Methods: Cell growth and proliferation were detected by MTT, lactate dehydrogenase (LDH) release, 5-ethynyl-20-deoxyuridine (EDU) and colony formation assays. Cell apoptosis was detected by flow cytometry. Autophagic and signal proteins were detected by Western blotting. Markers of autophagy and autophagy flux were also detected by immunofluorescence, transmission electron microscopy and acridine orange staining. Real time RT-PCR was used to analyze the gene expression of Hsp90. Hsp90 ubiquitination was detected by coimmunoprecipitation. The antitumore activities of HyFS were observed in nude mice.
Results: HyFS treatment inhibited cell proliferation and induced autophagy in A549 and H460 lung cancer cells, but stronger inhibition of cell proliferation and induction of cell apoptosis were shown when HyFS-mediated autophagy was blocked. The Hsp90/Akt/mTOR axis was found to be involved in the activation of HyFS-mediated autophagy. Evidence of direct interaction between Hsp90 and Akt was observed. HyFS treatment resulted in decreased levels of heat shock protein 90 (Hsp90) and phosphorylated Akt, overexpression of Hsp90 increased activation of autophagy, and inhibition of Hsp90 expression decreased autophagy. In addition, ubiquitin-mediated degradation of Hsp90 and subsequent dephosphorylation of its client protein Akt were also found in HyFS-treated lung cancer cells. Moreover, combination treatment with HyFS and chloroquine showed remarkably increased tumor inhibition in both A549- and H460-bearing mice.
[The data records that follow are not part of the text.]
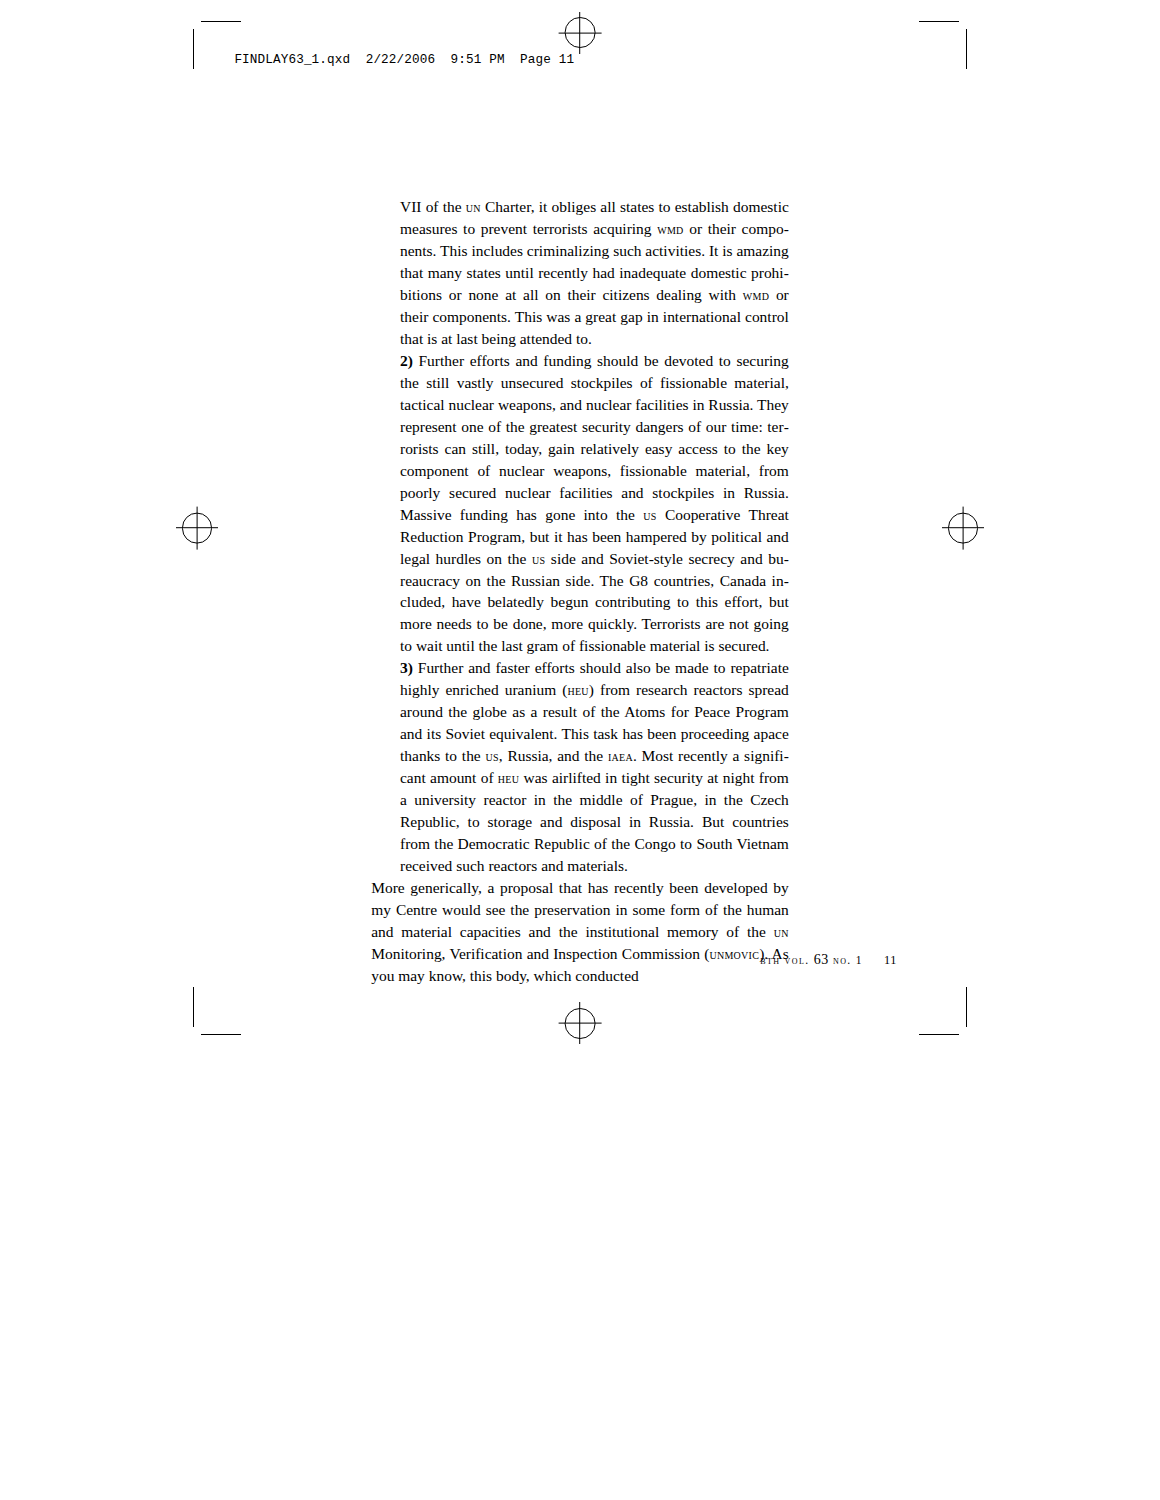FINDLAY63_1.qxd 2/22/2006 9:51 PM Page 11
VII of the un Charter, it obliges all states to establish domestic measures to prevent terrorists acquiring wmd or their components. This includes criminalizing such activities. It is amazing that many states until recently had inadequate domestic prohibitions or none at all on their citizens dealing with wmd or their components. This was a great gap in international control that is at last being attended to.
2) Further efforts and funding should be devoted to securing the still vastly unsecured stockpiles of fissionable material, tactical nuclear weapons, and nuclear facilities in Russia. They represent one of the greatest security dangers of our time: terrorists can still, today, gain relatively easy access to the key component of nuclear weapons, fissionable material, from poorly secured nuclear facilities and stockpiles in Russia. Massive funding has gone into the us Cooperative Threat Reduction Program, but it has been hampered by political and legal hurdles on the us side and Soviet-style secrecy and bureaucracy on the Russian side. The G8 countries, Canada included, have belatedly begun contributing to this effort, but more needs to be done, more quickly. Terrorists are not going to wait until the last gram of fissionable material is secured.
3) Further and faster efforts should also be made to repatriate highly enriched uranium (heu) from research reactors spread around the globe as a result of the Atoms for Peace Program and its Soviet equivalent. This task has been proceeding apace thanks to the us, Russia, and the iaea. Most recently a significant amount of heu was airlifted in tight security at night from a university reactor in the middle of Prague, in the Czech Republic, to storage and disposal in Russia. But countries from the Democratic Republic of the Congo to South Vietnam received such reactors and materials.
More generically, a proposal that has recently been developed by my Centre would see the preservation in some form of the human and material capacities and the institutional memory of the un Monitoring, Verification and Inspection Commission (unmovic). As you may know, this body, which conducted
bth vol. 63 no. 111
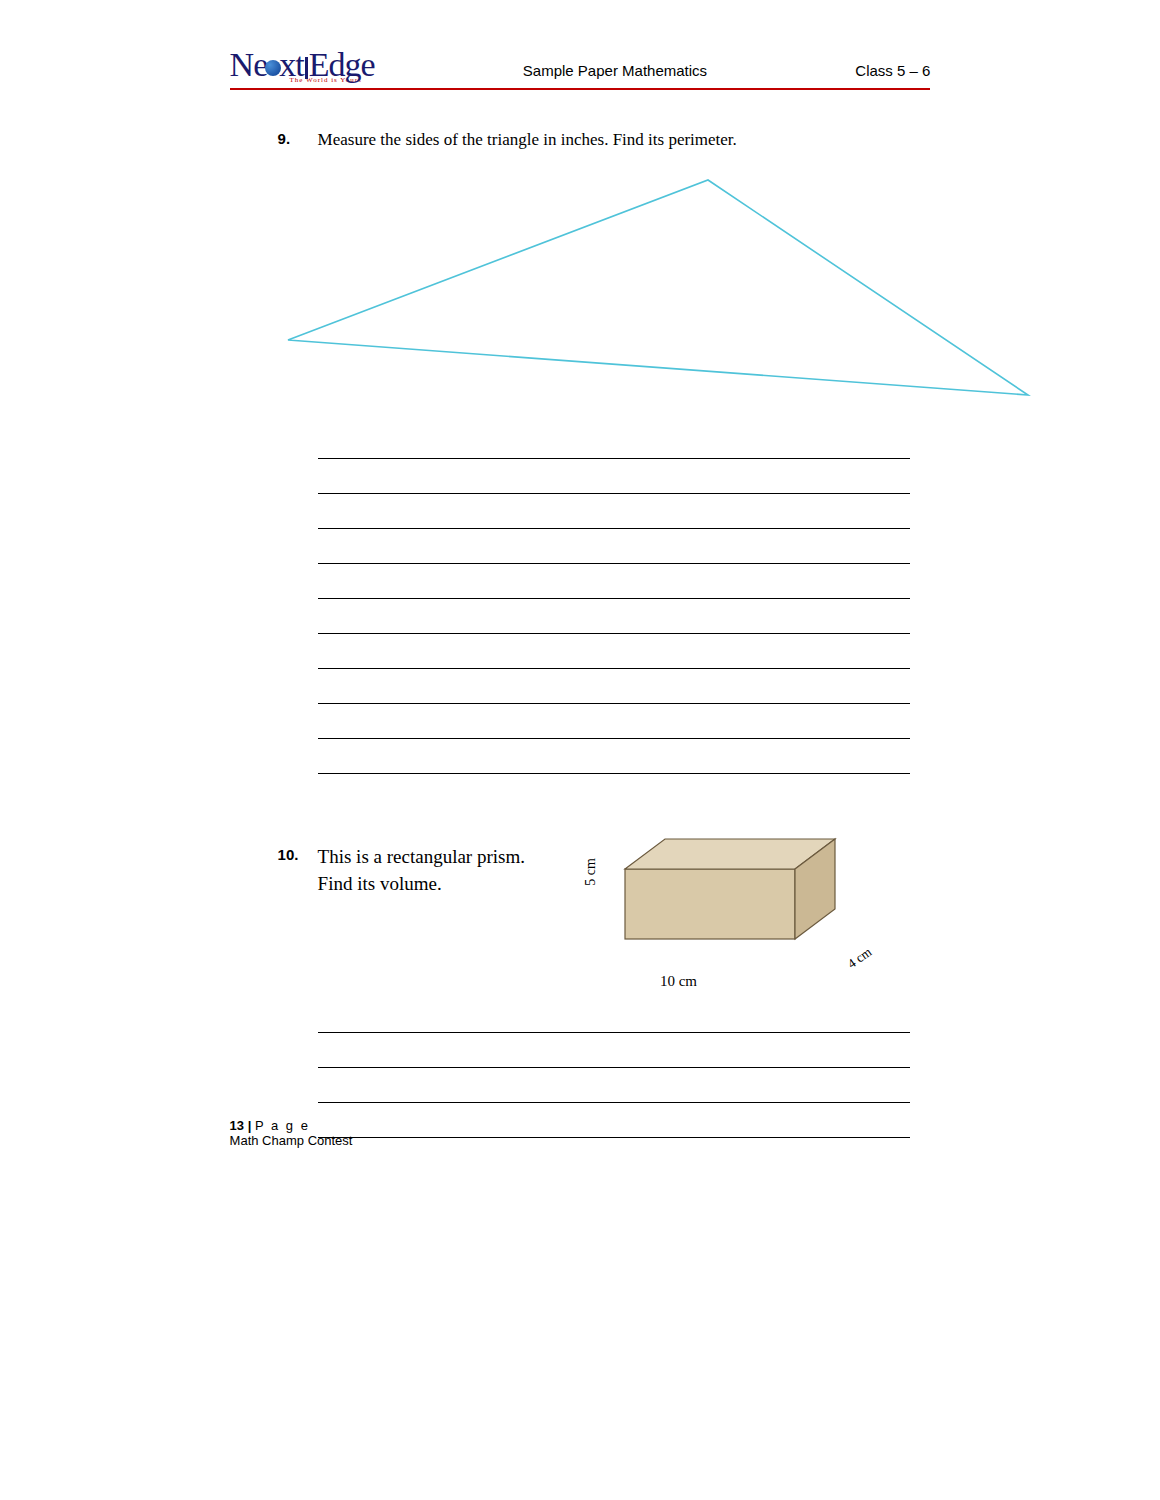Ne xt Edge
The World is Yours
Sample Paper Mathematics
Class 5 – 6
9.
Measure the sides of the triangle in inches. Find its perimeter.
10.
This is a rectangular prism.
Find its volume.
5 cm
10 cm
4 cm
13 | P a g e
Math Champ Contest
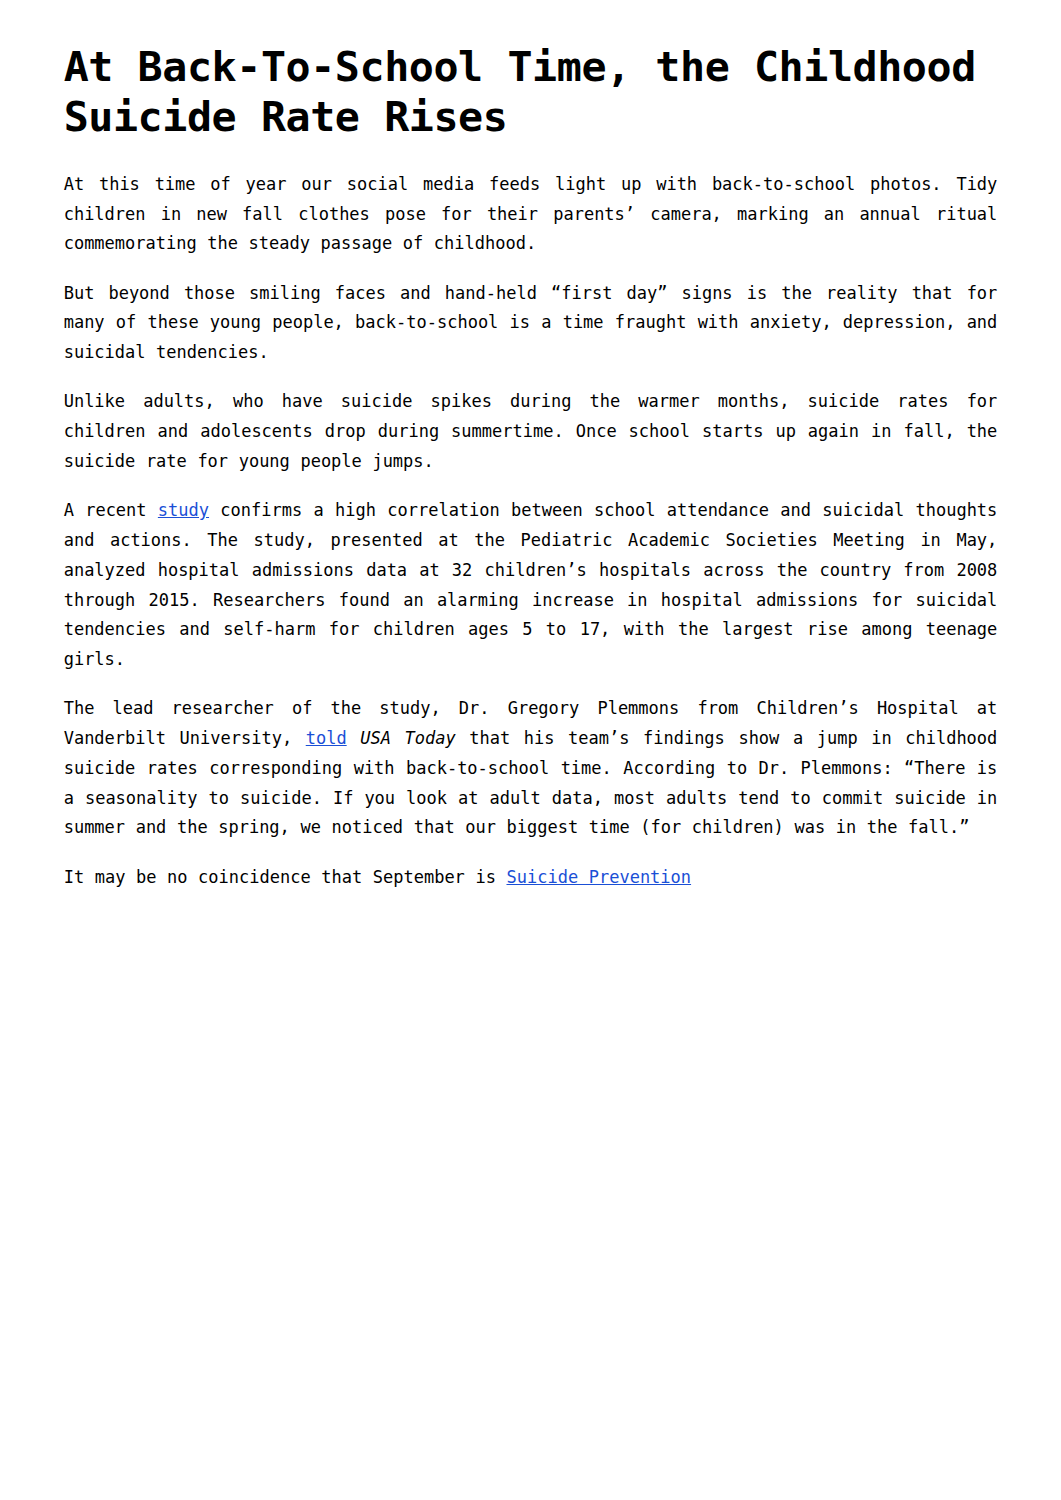At Back-To-School Time, the Childhood Suicide Rate Rises
At this time of year our social media feeds light up with back-to-school photos. Tidy children in new fall clothes pose for their parents’ camera, marking an annual ritual commemorating the steady passage of childhood.
But beyond those smiling faces and hand-held “first day” signs is the reality that for many of these young people, back-to-school is a time fraught with anxiety, depression, and suicidal tendencies.
Unlike adults, who have suicide spikes during the warmer months, suicide rates for children and adolescents drop during summertime. Once school starts up again in fall, the suicide rate for young people jumps.
A recent study confirms a high correlation between school attendance and suicidal thoughts and actions. The study, presented at the Pediatric Academic Societies Meeting in May, analyzed hospital admissions data at 32 children’s hospitals across the country from 2008 through 2015. Researchers found an alarming increase in hospital admissions for suicidal tendencies and self-harm for children ages 5 to 17, with the largest rise among teenage girls.
The lead researcher of the study, Dr. Gregory Plemmons from Children’s Hospital at Vanderbilt University, told USA Today that his team’s findings show a jump in childhood suicide rates corresponding with back-to-school time. According to Dr. Plemmons: “There is a seasonality to suicide. If you look at adult data, most adults tend to commit suicide in summer and the spring, we noticed that our biggest time (for children) was in the fall.”
It may be no coincidence that September is Suicide Prevention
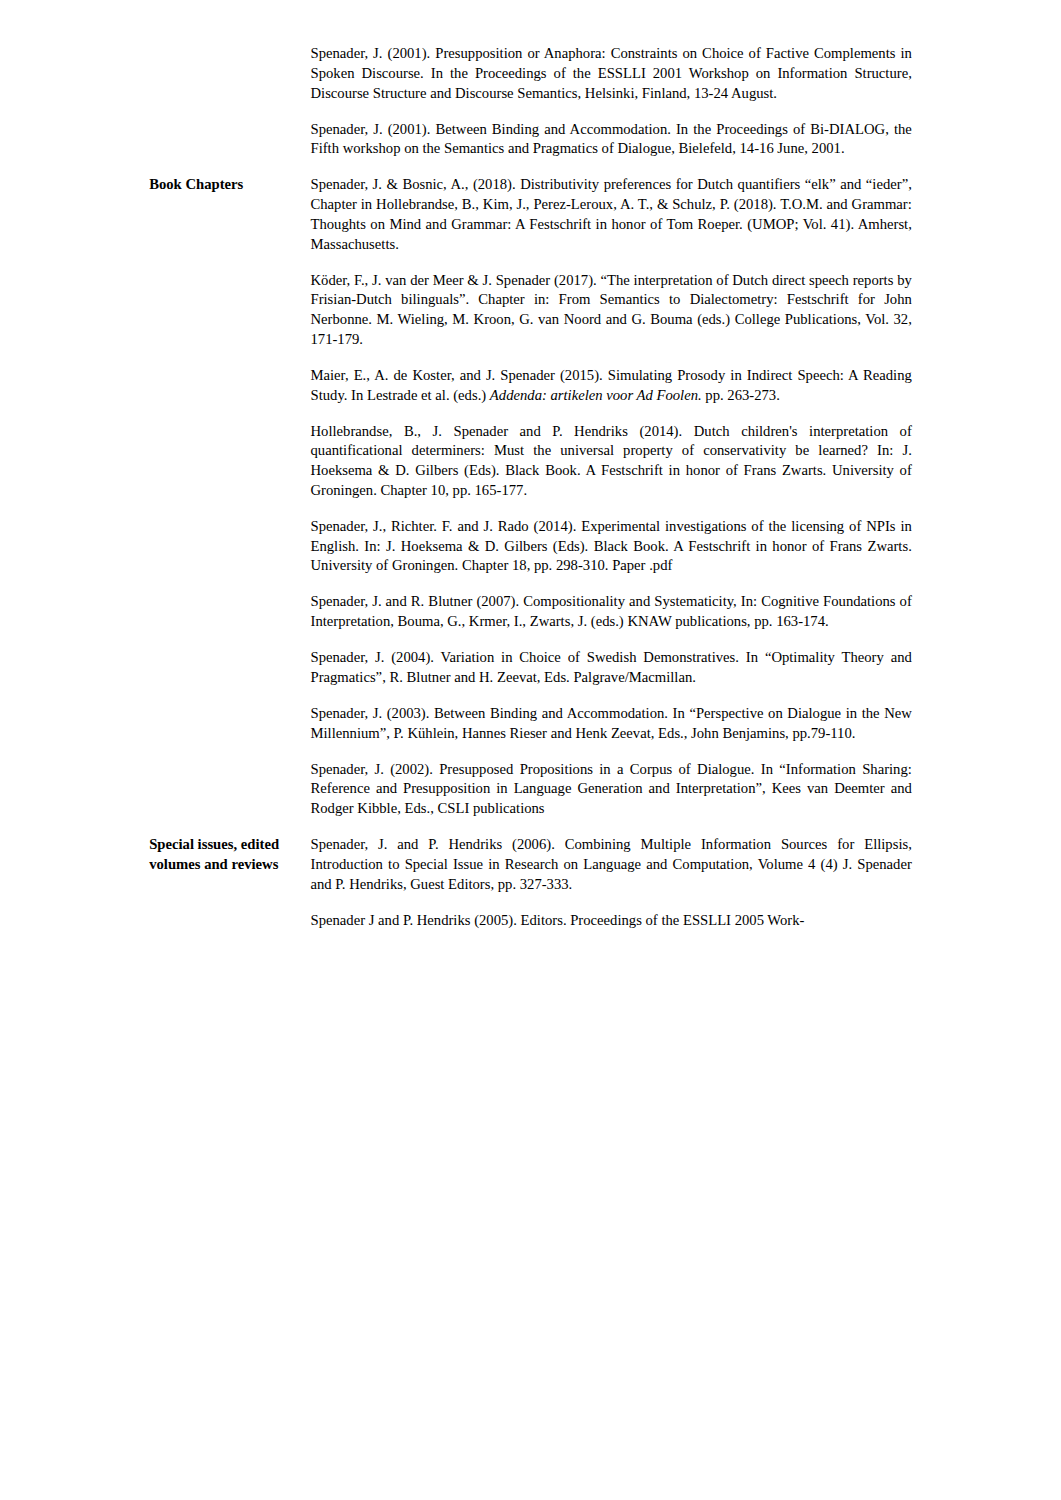Spenader, J. (2001). Presupposition or Anaphora: Constraints on Choice of Factive Complements in Spoken Discourse. In the Proceedings of the ESSLLI 2001 Workshop on Information Structure, Discourse Structure and Discourse Semantics, Helsinki, Finland, 13-24 August.
Spenader, J. (2001). Between Binding and Accommodation. In the Proceedings of Bi-DIALOG, the Fifth workshop on the Semantics and Pragmatics of Dialogue, Bielefeld, 14-16 June, 2001.
Book Chapters
Spenader, J. & Bosnic, A., (2018). Distributivity preferences for Dutch quantifiers “elk” and “ieder”, Chapter in Hollebrandse, B., Kim, J., Perez-Leroux, A. T., & Schulz, P. (2018). T.O.M. and Grammar: Thoughts on Mind and Grammar: A Festschrift in honor of Tom Roeper. (UMOP; Vol. 41). Amherst, Massachusetts.
Köder, F., J. van der Meer & J. Spenader (2017). “The interpretation of Dutch direct speech reports by Frisian-Dutch bilinguals”. Chapter in: From Semantics to Dialectometry: Festschrift for John Nerbonne. M. Wieling, M. Kroon, G. van Noord and G. Bouma (eds.) College Publications, Vol. 32, 171-179.
Maier, E., A. de Koster, and J. Spenader (2015). Simulating Prosody in Indirect Speech: A Reading Study. In Lestrade et al. (eds.) Addenda: artikelen voor Ad Foolen. pp. 263-273.
Hollebrandse, B., J. Spenader and P. Hendriks (2014). Dutch children's interpretation of quantificational determiners: Must the universal property of conservativity be learned? In: J. Hoeksema & D. Gilbers (Eds). Black Book. A Festschrift in honor of Frans Zwarts. University of Groningen. Chapter 10, pp. 165-177.
Spenader, J., Richter. F. and J. Rado (2014). Experimental investigations of the licensing of NPIs in English. In: J. Hoeksema & D. Gilbers (Eds). Black Book. A Festschrift in honor of Frans Zwarts. University of Groningen. Chapter 18, pp. 298-310. Paper .pdf
Spenader, J. and R. Blutner (2007). Compositionality and Systematicity, In: Cognitive Foundations of Interpretation, Bouma, G., Krmer, I., Zwarts, J. (eds.) KNAW publications, pp. 163-174.
Spenader, J. (2004). Variation in Choice of Swedish Demonstratives. In “Optimality Theory and Pragmatics”, R. Blutner and H. Zeevat, Eds. Palgrave/Macmillan.
Spenader, J. (2003). Between Binding and Accommodation. In “Perspective on Dialogue in the New Millennium”, P. Kühlein, Hannes Rieser and Henk Zeevat, Eds., John Benjamins, pp.79-110.
Spenader, J. (2002). Presupposed Propositions in a Corpus of Dialogue. In “Information Sharing: Reference and Presupposition in Language Generation and Interpretation”, Kees van Deemter and Rodger Kibble, Eds., CSLI publications
Special issues, edited volumes and reviews
Spenader, J. and P. Hendriks (2006). Combining Multiple Information Sources for Ellipsis, Introduction to Special Issue in Research on Language and Computation, Volume 4 (4) J. Spenader and P. Hendriks, Guest Editors, pp. 327-333.
Spenader J and P. Hendriks (2005). Editors. Proceedings of the ESSLLI 2005 Work-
Conclusion: Our results demonstrate that HyFS induced cytoprotective autophagy through ubiquitin-mediated degradation of Hsp90, which further blocked the Akt/mTOR pathway in lung cancer cells. Thus, a combination of a HyFS-like cardenolide and an autophagic inhibitor is a potential alternative approach for the treatment of lung cancer.
Keywords: 3′-epi-12β-hydroxyfroside, cardiac glycosides, autophagy, apoptosis, heat shock protein.